Ciocia Atena uśmiechnęła się szeroko.

— Och, Madeleine, tak bardzo za tobą tęskniłam. Gdzież to bywałaś?

— Miałam mnóstwo spraw na głowie — powiedziała Madeleine. — Czyż mój mąż nie wydaje ci się wspaniały?

— Mężów na ogół zbytnio się przecenia. Ale dobrze będzie, jeśli uczyni cię brzemienną i wydasz na świat dziedzica tego imperium miłości… — nagle ciotka Atena zdała sobie sprawę ze swoich słów i przycisnęła dłonie do policzków. — Czy powiedziałam “brzemienną”? Doprawdy, mam niewyparzony język.
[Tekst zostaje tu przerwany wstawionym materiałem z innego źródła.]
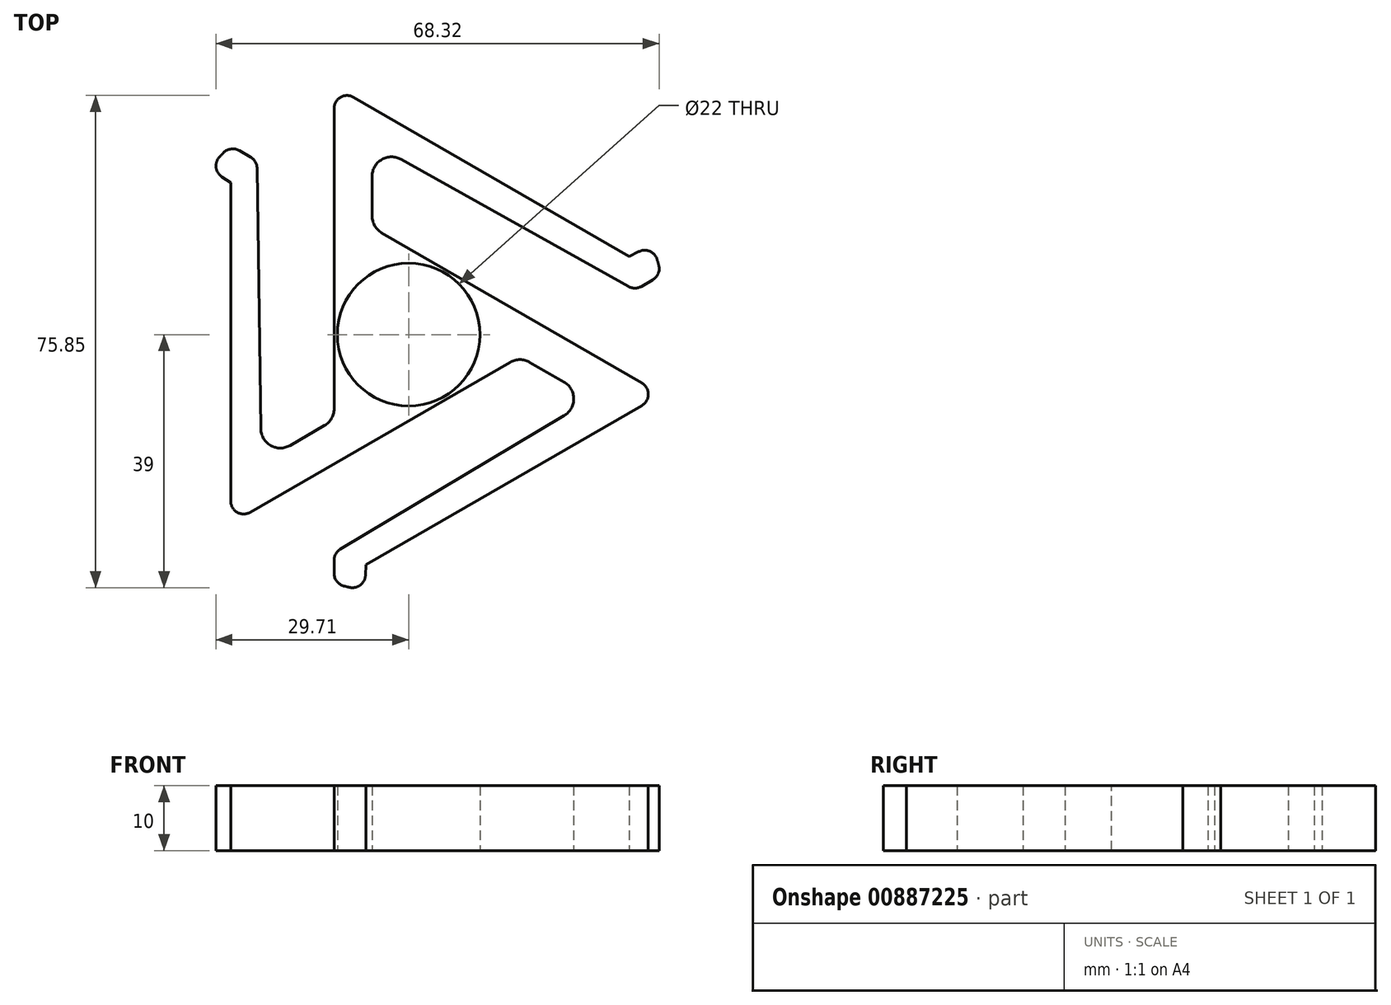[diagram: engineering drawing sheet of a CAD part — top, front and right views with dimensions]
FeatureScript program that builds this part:
annotation { "Feature Type Name" : "Feature", "Feature Type Description" : "" }
export const myFeature = defineFeature(function(context is Context, id is Id, definition is map)
    precondition{}
    {
        {
            var Q0;
            Q0=qCreatedBy(makeId("Top.planeOp"),FACE);
            var sketch = newSketch(context, id + "F0", { "sketchPlane" : qUnion([Q0])});
            skCircle(sketch, "E0", {"center": v(0, 0) * mm, "radius": 40 * mm});
            skCircle(sketch, "E1", {"center": v(0, 0) * mm, "radius": 11 * mm});
            skCircle(sketch, "E2.cCircle", {"center": v(0, 0) * mm, "radius": 23 * mm, "construction": true});
            skLineSegment(sketch, "E2.0", {"start": v(23, 0) * mm, "end": v(-11.5, -19.92) * mm});
            skLineSegment(sketch, "E2.1", {"start": v(-11.5, -19.92) * mm, "end": v(-11.5, 19.92) * mm});
            skLineSegment(sketch, "E2.2", {"start": v(-11.5, 19.92) * mm, "end": v(23, 0) * mm});
            skLineSegment(sketch, "E3", {"start": v(-11.5, 19.92) * mm, "end": v(-11.5, 38.31) * mm});
            skLineSegment(sketch, "E4", {"start": v(-11.5, 38.31) * mm, "end": v(54.86, 0) * mm});
            skLineSegment(sketch, "E5", {"start": v(23, 0) * mm, "end": v(38.93, 9.2) * mm});
            skLineSegment(sketch, "E6", {"start": v(-11.5, 32.77) * mm, "end": v(34.88, 6.86) * mm});
            skLineSegment(sketch, "E7", {"start": v(-5.64, 34.93) * mm, "end": v(-5.64, 16.54) * mm});
            skLineSegment(sketch, "E8", {"start": v(34, 12.04) * mm, "end": v(37.53, 13.83) * mm});
            skLineSegment(sketch, "E9.1.0", {"start": v(-27.43, 23.42) * mm, "end": v(-30.74, 25.59) * mm});
            skLineSegment(sketch, "E9.1.1", {"start": v(-11.5, 19.92) * mm, "end": v(-27.43, 29.11) * mm});
            skLineSegment(sketch, "E9.1.2", {"start": v(-27.43, -29.11) * mm, "end": v(-27.43, 47.5) * mm});
            skLineSegment(sketch, "E9.1.3", {"start": v(-22.63, -26.34) * mm, "end": v(-23.38, 26.78) * mm});
            skLineSegment(sketch, "E9.1.4", {"start": v(-27.43, -22.35) * mm, "end": v(-11.5, -13.16) * mm});
            skLineSegment(sketch, "E9.1.5", {"start": v(-11.5, -19.92) * mm, "end": v(-27.43, -29.11) * mm});
            skLineSegment(sketch, "E9.2.0", {"start": v(-6.57, -35.47) * mm, "end": v(-6.79, -39.42) * mm});
            skLineSegment(sketch, "E9.2.1", {"start": v(-11.5, -19.92) * mm, "end": v(-11.5, -38.31) * mm});
            skLineSegment(sketch, "E9.2.2", {"start": v(38.93, -9.2) * mm, "end": v(-27.43, -47.5) * mm});
            skLineSegment(sketch, "E9.2.3", {"start": v(34.13, -6.42) * mm, "end": v(-11.5, -33.64) * mm});
            skLineSegment(sketch, "E9.2.4", {"start": v(33.07, -12.58) * mm, "end": v(17.14, -3.38) * mm});
            skLineSegment(sketch, "E9.2.5", {"start": v(23, 0) * mm, "end": v(38.93, -9.2) * mm});
            skSolve(sketch);
        }
        {
            var Q0;
            {var subQ3=sQuery(id+"F0.wireOp",EDGE,"E8");Q0=makeQuery(id+"F0.imprint","IMPRINT",FACE,{"disambiguationData":[TD([[makeQuery(id+"F0.imprint","IMPRINT",EDGE,{"derivedFrom":subQ3}),-1.0]])]});}
            var Q1;
            {var subQ0=sQuery(id+"F0.wireOp",EDGE,"E9.1.0");Q1=makeQuery(id+"F0.imprint","IMPRINT",FACE,{"disambiguationData":[TD([[makeQuery(id+"F0.imprint","IMPRINT",EDGE,{"derivedFrom":subQ0}),-1.0]])]});}
            var Q2;
            {var subQ0=sQuery(id+"F0.wireOp",EDGE,"E9.2.0");Q2=makeQuery(id+"F0.imprint","IMPRINT",FACE,{"disambiguationData":[TD([[makeQuery(id+"F0.imprint","IMPRINT",EDGE,{"derivedFrom":subQ0}),-1.0]])]});}
            var Q3;
            {var subQ1=sQuery(id+"F0.wireOp",EDGE,"E3");var subQ3=sQuery(id+"F0.wireOp",EDGE,"E6");var subQ4=makeQuery(id+"F0.imprint","INTERSECT",VERTEX,{"derivedFrom":[subQ1,subQ3]});Q3=makeQuery(id+"F0.imprint","IMPRINT",FACE,{"disambiguationData":[TD([[makeQuery(id+"F0.imprint","IMPRINT",EDGE,{"disambiguationData":[TD([[subQ4,-1.0]])],"derivedFrom":subQ3}),1.0]])]});}
            var Q4;
            {var subQ0=sQuery(id+"F0.wireOp",EDGE,"E9.1.5");var subQ5=sQuery(id+"F0.wireOp",EDGE,"E9.1.3");var subQ7=makeQuery(id+"F0.imprint","INTERSECT",VERTEX,{"derivedFrom":[subQ5,subQ0]});Q4=makeQuery(id+"F0.imprint","IMPRINT",FACE,{"disambiguationData":[TD([[makeQuery(id+"F0.imprint","IMPRINT",EDGE,{"disambiguationData":[TD([[subQ7,-1.0]])],"derivedFrom":subQ5}),1.0]])]});}
            var Q5;
            {var subQ0=sQuery(id+"F0.wireOp",EDGE,"E9.2.5");var subQ5=sQuery(id+"F0.wireOp",EDGE,"E9.2.3");var subQ7=makeQuery(id+"F0.imprint","INTERSECT",VERTEX,{"derivedFrom":[subQ5,subQ0]});Q5=makeQuery(id+"F0.imprint","IMPRINT",FACE,{"disambiguationData":[TD([[makeQuery(id+"F0.imprint","IMPRINT",EDGE,{"disambiguationData":[TD([[subQ7,-1.0]])],"derivedFrom":subQ5}),1.0]])]});}
            var Q6;
            {var subQ1=sQuery(id+"F0.wireOp",EDGE,"E4");var subQ6=sQuery(id+"F0.wireOp",EDGE,"E7");var subQ8=makeQuery(id+"F0.imprint","INTERSECT",VERTEX,{"derivedFrom":[subQ1,subQ6]});Q6=makeQuery(id+"F0.imprint","IMPRINT",FACE,{"disambiguationData":[TD([[makeQuery(id+"F0.imprint","IMPRINT",EDGE,{"disambiguationData":[TD([[subQ8,-1.0]])],"derivedFrom":subQ1}),-1.0]])]});}
            var Q7;
            {var subQ0=sQuery(id+"F0.wireOp",EDGE,"E9.1.2");var subQ1=makeQuery(id+"F0.imprint","INTERSECT",VERTEX,{"derivedFrom":[sQuery(id+"F0.wireOp",EDGE,"E9.1.0"),subQ0]});Q7=makeQuery(id+"F0.imprint","IMPRINT",FACE,{"disambiguationData":[TD([[makeQuery(id+"F0.imprint","IMPRINT",EDGE,{"disambiguationData":[TD([[subQ1,1.0]])],"derivedFrom":subQ0}),-1.0]])]});}
            var Q8;
            {var subQ0=sQuery(id+"F0.wireOp",EDGE,"E9.2.2");var subQ1=makeQuery(id+"F0.imprint","INTERSECT",VERTEX,{"derivedFrom":[sQuery(id+"F0.wireOp",EDGE,"E9.2.0"),subQ0]});Q8=makeQuery(id+"F0.imprint","IMPRINT",FACE,{"disambiguationData":[TD([[makeQuery(id+"F0.imprint","IMPRINT",EDGE,{"disambiguationData":[TD([[subQ1,1.0]])],"derivedFrom":subQ0}),-1.0]])]});}
            var Q9;
            Q9=makeQuery(id+"F0.imprint","IMPRINT",FACE,{"disambiguationData":[TD([[makeQuery(id+"F0.imprint","IMPRINT",EDGE,{"derivedFrom":sQuery(id+"F0.wireOp",EDGE,"E1")}),-1.0]])]});
            var Q10;
            {var subQ0=sQuery(id+"F0.wireOp",EDGE,"E3");var subQ5=sQuery(id+"F0.wireOp",EDGE,"E6");var subQ6=makeQuery(id+"F0.imprint","INTERSECT",VERTEX,{"derivedFrom":[subQ0,subQ5]});Q10=makeQuery(id+"F0.imprint","IMPRINT",FACE,{"disambiguationData":[TD([[makeQuery(id+"F0.imprint","IMPRINT",EDGE,{"disambiguationData":[TD([[subQ6,-1.0]])],"derivedFrom":subQ5}),-1.0]])]});}
            var Q11;
            {var subQ0=sQuery(id+"F0.wireOp",EDGE,"E9.1.5");var subQ5=sQuery(id+"F0.wireOp",EDGE,"E9.1.3");var subQ7=makeQuery(id+"F0.imprint","INTERSECT",VERTEX,{"derivedFrom":[subQ5,subQ0]});Q11=makeQuery(id+"F0.imprint","IMPRINT",FACE,{"disambiguationData":[TD([[makeQuery(id+"F0.imprint","IMPRINT",EDGE,{"disambiguationData":[TD([[subQ7,-1.0]])],"derivedFrom":subQ5}),-1.0]])]});}
            var Q12;
            {var subQ0=sQuery(id+"F0.wireOp",EDGE,"E9.2.5");var subQ5=sQuery(id+"F0.wireOp",EDGE,"E9.2.3");var subQ6=makeQuery(id+"F0.imprint","INTERSECT",VERTEX,{"derivedFrom":[subQ5,subQ0]});Q12=makeQuery(id+"F0.imprint","IMPRINT",FACE,{"disambiguationData":[TD([[makeQuery(id+"F0.imprint","IMPRINT",EDGE,{"disambiguationData":[TD([[subQ6,-1.0]])],"derivedFrom":subQ5}),-1.0]])]});}
            extrude(context, id + "F1", {"entities" : qUnion([Q0, Q1, Q2, Q3, Q4, Q5, Q6, Q7, Q8, Q9, Q10, Q11, Q12]), "depth" : 10 * mm, "offsetDistance" : 25 * mm});
        }
        {
            var Q0;
            Q0=makeQuery(id+"F1.opExtrude","SWEPT_EDGE",EDGE,{"disambiguationData":[OSD([sQuery(id+"F0.wireOp",EDGE,"E0"),sQuery(id+"F0.wireOp",EDGE,"E8")])]});
            var Q1;
            Q1=makeQuery(id+"F1.opExtrude","SWEPT_EDGE",EDGE,{"disambiguationData":[OSD([sQuery(id+"F0.wireOp",EDGE,"E0"),sQuery(id+"F0.wireOp",EDGE,"E3"),sQuery(id+"F0.wireOp",EDGE,"E4")])]});
            var Q2;
            Q2=makeQuery(id+"F1.opExtrude","SWEPT_EDGE",EDGE,{"disambiguationData":[OSD([sQuery(id+"F0.wireOp",EDGE,"E0"),sQuery(id+"F0.wireOp",EDGE,"E9.2.2"),sQuery(id+"F0.wireOp",EDGE,"E9.2.5")])]});
            var Q3;
            Q3=makeQuery(id+"F1.opExtrude","SWEPT_EDGE",EDGE,{"disambiguationData":[OSD([sQuery(id+"F0.wireOp",EDGE,"E0"),sQuery(id+"F0.wireOp",EDGE,"E4"),sQuery(id+"F0.wireOp",EDGE,"E5")])]});
            var Q4;
            Q4=makeQuery(id+"F1.opExtrude","SWEPT_EDGE",EDGE,{"disambiguationData":[OSD([sQuery(id+"F0.wireOp",EDGE,"E5"),sQuery(id+"F0.wireOp",EDGE,"E6")])]});
            var Q5;
            Q5=makeQuery(id+"F1.opExtrude","SWEPT_EDGE",EDGE,{"disambiguationData":[OSD([sQuery(id+"F0.wireOp",EDGE,"E0"),sQuery(id+"F0.wireOp",EDGE,"E9.2.0")])]});
            var Q6;
            Q6=makeQuery(id+"F1.opExtrude","SWEPT_EDGE",EDGE,{"disambiguationData":[OSD([sQuery(id+"F0.wireOp",EDGE,"E9.2.1"),sQuery(id+"F0.wireOp",EDGE,"E9.2.3")])]});
            var Q7;
            Q7=makeQuery(id+"F1.opExtrude","SWEPT_EDGE",EDGE,{"disambiguationData":[OSD([sQuery(id+"F0.wireOp",EDGE,"E0"),sQuery(id+"F0.wireOp",EDGE,"E9.2.1"),sQuery(id+"F0.wireOp",EDGE,"E9.2.2")])]});
            var Q8;
            Q8=makeQuery(id+"F1.opExtrude","SWEPT_EDGE",EDGE,{"disambiguationData":[OSD([sQuery(id+"F0.wireOp",EDGE,"E0"),sQuery(id+"F0.wireOp",EDGE,"E9.1.2"),sQuery(id+"F0.wireOp",EDGE,"E9.1.5")])]});
            var Q9;
            Q9=makeQuery(id+"F1.opExtrude","SWEPT_EDGE",EDGE,{"disambiguationData":[OSD([sQuery(id+"F0.wireOp",EDGE,"E0"),sQuery(id+"F0.wireOp",EDGE,"E9.1.0")])]});
            var Q10;
            Q10=makeQuery(id+"F1.opExtrude","SWEPT_EDGE",EDGE,{"disambiguationData":[OSD([sQuery(id+"F0.wireOp",EDGE,"E0"),sQuery(id+"F0.wireOp",EDGE,"E9.1.1"),sQuery(id+"F0.wireOp",EDGE,"E9.1.2")])]});
            var Q11;
            Q11=makeQuery(id+"F1.opExtrude","SWEPT_EDGE",EDGE,{"disambiguationData":[OSD([sQuery(id+"F0.wireOp",EDGE,"E9.1.1"),sQuery(id+"F0.wireOp",EDGE,"E9.1.3")])]});
            fillet(context, id + "F2", {"entities" : qUnion([Q0, Q1, Q2, Q3, Q4, Q5, Q6, Q7, Q8, Q9, Q10, Q11]), "radius" : 2 * mm, "tangentPropagation" : true, "allowEdgeOverflow" : false});
        }
        {
            var Q0;
            Q0=makeQuery(id+"F1.opExtrude","SWEPT_EDGE",EDGE,{"disambiguationData":[OSD([sQuery(id+"F0.wireOp",EDGE,"E9.2.3"),sQuery(id+"F0.wireOp",EDGE,"E9.2.4")])]});
            var Q1;
            Q1=makeQuery(id+"F1.opExtrude","SWEPT_EDGE",EDGE,{"disambiguationData":[OSD([sQuery(id+"F0.wireOp",EDGE,"E2.0"),sQuery(id+"F0.wireOp",EDGE,"E9.2.4")])]});
            var Q2;
            Q2=makeQuery(id+"F1.opExtrude","SWEPT_EDGE",EDGE,{"disambiguationData":[OSD([sQuery(id+"F0.wireOp",EDGE,"E2.2"),sQuery(id+"F0.wireOp",EDGE,"E7")])]});
            var Q3;
            Q3=makeQuery(id+"F1.opExtrude","SWEPT_EDGE",EDGE,{"disambiguationData":[OSD([sQuery(id+"F0.wireOp",EDGE,"E6"),sQuery(id+"F0.wireOp",EDGE,"E7")])]});
            var Q4;
            Q4=makeQuery(id+"F1.opExtrude","SWEPT_EDGE",EDGE,{"disambiguationData":[OSD([sQuery(id+"F0.wireOp",EDGE,"E2.1"),sQuery(id+"F0.wireOp",EDGE,"E9.1.4")])]});
            var Q5;
            Q5=makeQuery(id+"F1.opExtrude","SWEPT_EDGE",EDGE,{"disambiguationData":[OSD([sQuery(id+"F0.wireOp",EDGE,"E9.1.3"),sQuery(id+"F0.wireOp",EDGE,"E9.1.4")])]});
            fillet(context, id + "F3", {"entities" : qUnion([Q0, Q1, Q2, Q3, Q4, Q5]), "radius" : 3 * mm, "tangentPropagation" : true, "allowEdgeOverflow" : false});
        }
    });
— Następne puste krzesło — powiedziała Madeleine — jest przeznaczone dla ciebie, Quentinie, ale obawiam się, że moje krzesło, stojące obok, zostało zajęte przez osobę absolutnie do tego nie upoważnioną.

Siedzący na wskazanym krześle młody człowiek — nie mógł mieć więcej niż trzydzieści lat — podniósł wzrok, a na jego twarzy pojawił się szelmowski uśmieszek.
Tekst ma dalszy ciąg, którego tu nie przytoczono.